Quarry, Carrow, Co. Clare
Co. Clare |
Mining
There is something quietly absurd about a site being formally catalogued as an archaeological monument when the thing being recorded is, essentially, a hole that has already disappeared.
In Carrow, Co. Clare, a small gravel pit once left enough of a mark on the landscape to be picked up by Ordnance Survey cartographers and later entered into the official record of protected monuments, only for an inspection in 2002 to find no physical trace of it whatsoever.

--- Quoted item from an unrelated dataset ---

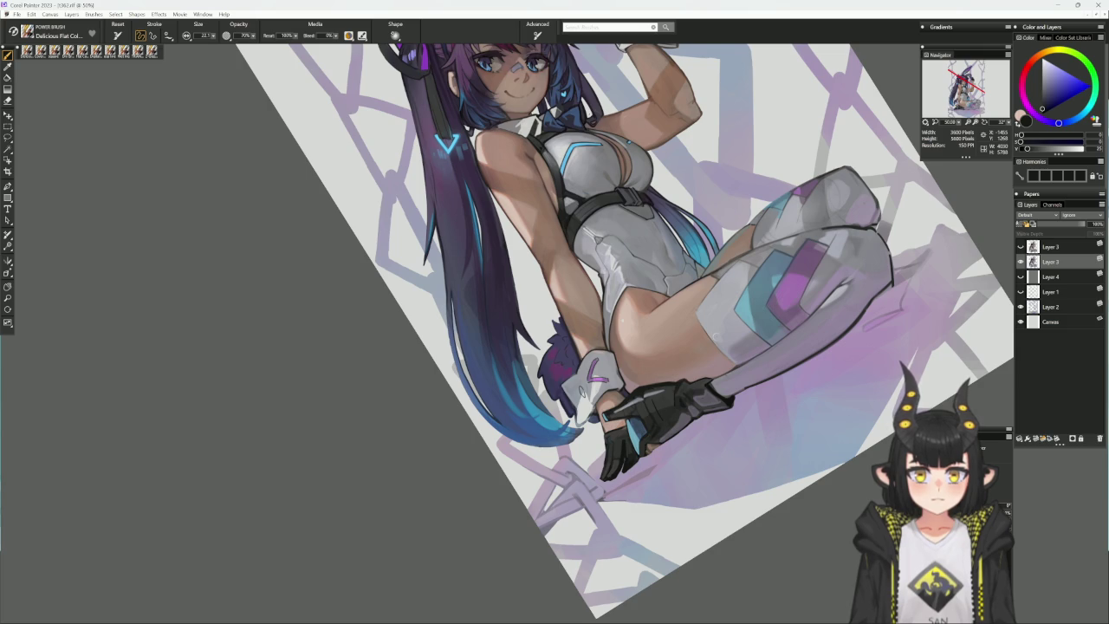
pyautogui.press('n')
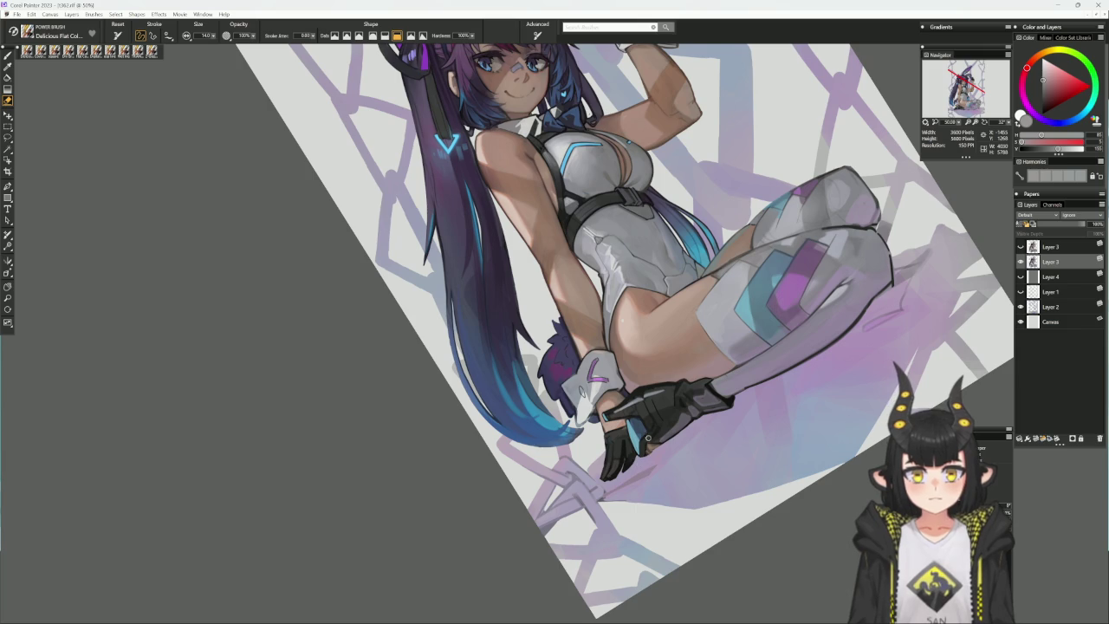
pyautogui.keyDown('alt'); pyautogui.click(683, 473); pyautogui.keyUp('alt')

The story, such as it is, can be read across two generations of mapping. On the Ordnance Survey six-inch map of 1922, the feature appears as an arc of hachures, those short hatched lines surveyors used to indicate a slope or depression, stretching roughly 45 metres in length. The earlier OS 25-inch map had already named it plainly: Gravel Pit, Disused. By 1992, when it was entered into the Sites and Monuments Record, it had been classified as an earthwork, a broad category that covers any human-made shaping of the ground. By 1996 it had made it into the Record of Monuments and Places, the statutory list that gives certain sites legal protection. Then, six years later, someone went to look at it and found nothing there at all. The ground had moved on, absorbed by agriculture or development or simply by time working on loose gravel without any stonework to anchor it.